:: DATA

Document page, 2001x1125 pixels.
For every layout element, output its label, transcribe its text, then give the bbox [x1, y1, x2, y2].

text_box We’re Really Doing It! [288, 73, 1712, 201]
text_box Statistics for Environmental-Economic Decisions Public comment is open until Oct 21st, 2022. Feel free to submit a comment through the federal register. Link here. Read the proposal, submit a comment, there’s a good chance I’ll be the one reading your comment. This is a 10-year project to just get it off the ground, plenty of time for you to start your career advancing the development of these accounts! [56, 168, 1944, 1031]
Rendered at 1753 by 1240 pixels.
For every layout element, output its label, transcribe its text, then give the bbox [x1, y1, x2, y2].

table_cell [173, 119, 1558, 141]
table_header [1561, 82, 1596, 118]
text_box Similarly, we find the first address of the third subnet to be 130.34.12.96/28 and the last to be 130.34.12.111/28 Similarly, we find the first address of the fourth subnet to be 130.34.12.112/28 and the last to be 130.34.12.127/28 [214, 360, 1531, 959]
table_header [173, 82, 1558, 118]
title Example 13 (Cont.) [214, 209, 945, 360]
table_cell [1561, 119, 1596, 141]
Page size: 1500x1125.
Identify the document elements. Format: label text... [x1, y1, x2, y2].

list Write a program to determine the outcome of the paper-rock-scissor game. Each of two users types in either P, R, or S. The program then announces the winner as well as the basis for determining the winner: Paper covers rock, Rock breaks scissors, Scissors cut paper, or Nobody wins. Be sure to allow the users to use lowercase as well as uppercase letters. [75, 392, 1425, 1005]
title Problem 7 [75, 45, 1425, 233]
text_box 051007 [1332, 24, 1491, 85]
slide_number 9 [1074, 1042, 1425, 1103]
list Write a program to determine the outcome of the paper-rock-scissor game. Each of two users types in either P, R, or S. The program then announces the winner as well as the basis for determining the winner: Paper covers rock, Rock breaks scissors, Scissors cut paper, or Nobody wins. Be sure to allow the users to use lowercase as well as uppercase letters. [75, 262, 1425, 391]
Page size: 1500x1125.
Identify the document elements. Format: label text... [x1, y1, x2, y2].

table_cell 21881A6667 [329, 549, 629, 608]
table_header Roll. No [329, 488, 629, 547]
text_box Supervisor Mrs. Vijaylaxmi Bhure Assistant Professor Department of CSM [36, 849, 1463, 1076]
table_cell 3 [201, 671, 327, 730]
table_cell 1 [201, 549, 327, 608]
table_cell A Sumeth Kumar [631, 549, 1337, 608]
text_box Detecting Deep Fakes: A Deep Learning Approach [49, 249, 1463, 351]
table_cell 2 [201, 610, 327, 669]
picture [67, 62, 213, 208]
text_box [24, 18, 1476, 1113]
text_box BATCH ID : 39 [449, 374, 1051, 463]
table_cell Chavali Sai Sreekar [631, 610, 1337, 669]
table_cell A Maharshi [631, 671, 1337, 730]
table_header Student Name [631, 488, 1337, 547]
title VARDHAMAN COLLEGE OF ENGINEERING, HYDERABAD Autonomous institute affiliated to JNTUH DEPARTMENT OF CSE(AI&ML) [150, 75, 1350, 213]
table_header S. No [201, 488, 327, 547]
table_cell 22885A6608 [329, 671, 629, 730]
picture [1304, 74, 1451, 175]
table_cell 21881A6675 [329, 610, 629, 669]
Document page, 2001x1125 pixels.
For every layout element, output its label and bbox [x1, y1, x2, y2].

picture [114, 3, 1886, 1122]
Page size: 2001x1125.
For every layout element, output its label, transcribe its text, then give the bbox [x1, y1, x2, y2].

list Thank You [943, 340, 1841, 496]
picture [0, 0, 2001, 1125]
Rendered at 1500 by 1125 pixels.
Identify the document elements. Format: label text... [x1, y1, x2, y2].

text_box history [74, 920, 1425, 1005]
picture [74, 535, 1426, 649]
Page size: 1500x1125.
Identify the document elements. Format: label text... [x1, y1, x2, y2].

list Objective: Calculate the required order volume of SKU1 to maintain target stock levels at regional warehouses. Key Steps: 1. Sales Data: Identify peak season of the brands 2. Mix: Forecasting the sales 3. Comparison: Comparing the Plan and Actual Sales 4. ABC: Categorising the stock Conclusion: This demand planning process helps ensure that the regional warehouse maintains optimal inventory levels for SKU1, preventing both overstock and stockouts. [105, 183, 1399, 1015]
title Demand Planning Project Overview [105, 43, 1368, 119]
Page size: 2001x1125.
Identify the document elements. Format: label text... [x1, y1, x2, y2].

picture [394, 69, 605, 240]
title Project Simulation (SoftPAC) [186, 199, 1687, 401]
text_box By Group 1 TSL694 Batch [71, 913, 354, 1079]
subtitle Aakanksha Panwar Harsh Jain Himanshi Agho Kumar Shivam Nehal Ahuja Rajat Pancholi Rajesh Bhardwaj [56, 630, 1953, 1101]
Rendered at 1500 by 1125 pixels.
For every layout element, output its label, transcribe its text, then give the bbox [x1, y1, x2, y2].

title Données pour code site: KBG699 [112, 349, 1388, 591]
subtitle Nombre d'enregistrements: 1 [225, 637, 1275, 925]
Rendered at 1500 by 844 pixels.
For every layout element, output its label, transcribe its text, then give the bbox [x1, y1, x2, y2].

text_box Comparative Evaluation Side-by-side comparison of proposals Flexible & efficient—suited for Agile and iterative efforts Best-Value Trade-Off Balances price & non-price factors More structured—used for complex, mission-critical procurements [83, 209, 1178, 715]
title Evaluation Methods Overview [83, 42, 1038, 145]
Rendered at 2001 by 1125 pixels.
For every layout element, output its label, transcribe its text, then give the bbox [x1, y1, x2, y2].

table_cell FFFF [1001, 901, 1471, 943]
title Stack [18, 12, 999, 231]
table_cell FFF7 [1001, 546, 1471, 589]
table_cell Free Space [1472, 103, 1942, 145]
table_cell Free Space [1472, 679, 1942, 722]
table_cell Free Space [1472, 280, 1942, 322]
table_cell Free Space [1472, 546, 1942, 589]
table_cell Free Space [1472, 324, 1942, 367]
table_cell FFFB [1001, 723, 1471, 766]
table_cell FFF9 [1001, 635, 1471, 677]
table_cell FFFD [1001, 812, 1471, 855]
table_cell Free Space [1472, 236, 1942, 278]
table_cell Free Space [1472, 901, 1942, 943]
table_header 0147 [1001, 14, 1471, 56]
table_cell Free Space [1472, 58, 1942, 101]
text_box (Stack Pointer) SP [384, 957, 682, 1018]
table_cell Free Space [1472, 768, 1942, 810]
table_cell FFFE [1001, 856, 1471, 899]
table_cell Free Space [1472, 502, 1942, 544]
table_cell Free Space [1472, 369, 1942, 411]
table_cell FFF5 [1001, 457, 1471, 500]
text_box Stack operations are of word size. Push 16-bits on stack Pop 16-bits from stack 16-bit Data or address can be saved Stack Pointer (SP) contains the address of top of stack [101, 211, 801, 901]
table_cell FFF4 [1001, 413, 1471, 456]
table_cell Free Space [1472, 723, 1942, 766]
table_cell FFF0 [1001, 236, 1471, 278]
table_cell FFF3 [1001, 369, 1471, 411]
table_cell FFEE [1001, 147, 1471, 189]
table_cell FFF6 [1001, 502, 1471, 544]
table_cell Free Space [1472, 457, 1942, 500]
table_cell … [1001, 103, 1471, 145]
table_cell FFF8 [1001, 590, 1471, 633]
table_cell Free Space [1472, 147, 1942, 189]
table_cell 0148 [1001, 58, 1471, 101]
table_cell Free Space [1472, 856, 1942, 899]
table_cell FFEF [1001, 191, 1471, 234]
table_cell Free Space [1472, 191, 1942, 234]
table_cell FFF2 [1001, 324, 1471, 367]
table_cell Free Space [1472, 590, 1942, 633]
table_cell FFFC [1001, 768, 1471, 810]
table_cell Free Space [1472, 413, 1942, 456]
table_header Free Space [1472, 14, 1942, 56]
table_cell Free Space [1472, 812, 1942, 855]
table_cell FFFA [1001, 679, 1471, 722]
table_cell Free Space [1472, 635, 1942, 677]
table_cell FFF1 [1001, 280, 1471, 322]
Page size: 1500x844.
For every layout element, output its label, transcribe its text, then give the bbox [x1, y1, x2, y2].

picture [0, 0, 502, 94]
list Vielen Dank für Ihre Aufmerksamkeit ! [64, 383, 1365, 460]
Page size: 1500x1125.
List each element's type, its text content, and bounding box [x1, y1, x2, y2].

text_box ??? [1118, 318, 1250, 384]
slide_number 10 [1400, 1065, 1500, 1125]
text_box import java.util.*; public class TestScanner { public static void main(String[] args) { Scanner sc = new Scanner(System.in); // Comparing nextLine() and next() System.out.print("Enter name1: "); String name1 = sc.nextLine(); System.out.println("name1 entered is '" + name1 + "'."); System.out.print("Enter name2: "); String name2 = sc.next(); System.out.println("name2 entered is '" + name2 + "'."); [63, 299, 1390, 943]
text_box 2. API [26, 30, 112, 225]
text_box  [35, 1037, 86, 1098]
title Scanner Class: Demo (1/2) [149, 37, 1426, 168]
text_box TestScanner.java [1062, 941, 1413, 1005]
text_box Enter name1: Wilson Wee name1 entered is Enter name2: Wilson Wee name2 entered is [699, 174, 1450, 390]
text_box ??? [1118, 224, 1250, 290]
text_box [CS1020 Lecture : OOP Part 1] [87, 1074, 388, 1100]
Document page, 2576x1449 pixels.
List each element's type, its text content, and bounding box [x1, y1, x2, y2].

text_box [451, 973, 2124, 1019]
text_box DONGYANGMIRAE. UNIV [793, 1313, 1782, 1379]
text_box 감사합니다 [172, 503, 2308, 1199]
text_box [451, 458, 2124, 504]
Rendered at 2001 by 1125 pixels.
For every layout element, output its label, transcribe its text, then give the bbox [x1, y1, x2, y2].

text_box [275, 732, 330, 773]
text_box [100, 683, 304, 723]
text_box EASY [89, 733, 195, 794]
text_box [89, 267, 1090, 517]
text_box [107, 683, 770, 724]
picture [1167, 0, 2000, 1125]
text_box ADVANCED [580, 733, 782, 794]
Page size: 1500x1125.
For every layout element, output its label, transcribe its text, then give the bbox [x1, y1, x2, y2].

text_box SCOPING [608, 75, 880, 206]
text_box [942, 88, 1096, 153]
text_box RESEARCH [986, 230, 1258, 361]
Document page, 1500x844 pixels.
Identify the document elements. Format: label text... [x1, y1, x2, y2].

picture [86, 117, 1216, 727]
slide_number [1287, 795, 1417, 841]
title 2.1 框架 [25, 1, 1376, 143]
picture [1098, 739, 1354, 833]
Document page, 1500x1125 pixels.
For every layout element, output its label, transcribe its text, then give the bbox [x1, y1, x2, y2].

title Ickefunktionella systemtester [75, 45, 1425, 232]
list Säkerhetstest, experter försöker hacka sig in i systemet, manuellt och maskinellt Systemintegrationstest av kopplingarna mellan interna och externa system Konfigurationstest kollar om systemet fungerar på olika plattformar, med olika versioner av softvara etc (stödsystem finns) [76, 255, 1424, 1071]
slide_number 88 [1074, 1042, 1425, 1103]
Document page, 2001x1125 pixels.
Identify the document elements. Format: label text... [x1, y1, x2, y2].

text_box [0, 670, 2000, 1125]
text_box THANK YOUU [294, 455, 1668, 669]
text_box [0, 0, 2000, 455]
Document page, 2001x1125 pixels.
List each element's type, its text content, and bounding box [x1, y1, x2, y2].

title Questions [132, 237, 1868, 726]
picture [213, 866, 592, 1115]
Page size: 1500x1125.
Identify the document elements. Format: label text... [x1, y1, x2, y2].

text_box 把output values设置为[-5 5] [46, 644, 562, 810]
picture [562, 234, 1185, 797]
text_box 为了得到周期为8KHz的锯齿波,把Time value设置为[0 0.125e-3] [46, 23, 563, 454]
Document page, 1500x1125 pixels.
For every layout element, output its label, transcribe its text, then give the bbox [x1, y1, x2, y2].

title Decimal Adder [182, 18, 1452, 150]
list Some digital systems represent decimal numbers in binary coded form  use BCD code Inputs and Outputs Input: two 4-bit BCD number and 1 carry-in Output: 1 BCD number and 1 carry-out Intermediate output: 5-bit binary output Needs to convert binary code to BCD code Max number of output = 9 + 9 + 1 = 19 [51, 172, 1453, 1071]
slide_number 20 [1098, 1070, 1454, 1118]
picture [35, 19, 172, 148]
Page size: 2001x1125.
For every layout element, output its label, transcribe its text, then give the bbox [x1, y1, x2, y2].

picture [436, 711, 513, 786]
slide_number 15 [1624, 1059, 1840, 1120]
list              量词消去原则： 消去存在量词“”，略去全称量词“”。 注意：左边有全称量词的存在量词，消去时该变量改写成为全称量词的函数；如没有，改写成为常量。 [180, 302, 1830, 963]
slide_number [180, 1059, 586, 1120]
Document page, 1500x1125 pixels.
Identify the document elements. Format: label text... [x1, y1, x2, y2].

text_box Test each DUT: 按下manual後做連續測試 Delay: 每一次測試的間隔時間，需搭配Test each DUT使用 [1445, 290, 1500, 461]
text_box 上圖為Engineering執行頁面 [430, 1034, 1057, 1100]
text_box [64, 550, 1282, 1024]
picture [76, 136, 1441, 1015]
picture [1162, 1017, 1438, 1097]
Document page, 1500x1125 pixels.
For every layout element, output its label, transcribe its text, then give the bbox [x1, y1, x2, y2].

::::

PROBLEM TO SOLVE: Up to and including the line with "Rendered at 1753 by 1240 pixels.", repeat the entries exactly, beginning at their first line.

RESPONSE BOX:
Document page, 2001x1125 pixels.
For every layout element, output its label, transcribe its text, then give the bbox [x1, y1, x2, y2].

text_box We’re Really Doing It! [288, 73, 1712, 201]
text_box Statistics for Environmental-Economic Decisions Public comment is open until Oct 21st, 2022. Feel free to submit a comment through the federal register. Link here. Read the proposal, submit a comment, there’s a good chance I’ll be the one reading your comment. This is a 10-year project to just get it off the ground, plenty of time for you to start your career advancing the development of these accounts! [56, 168, 1944, 1031]
Rendered at 1753 by 1240 pixels.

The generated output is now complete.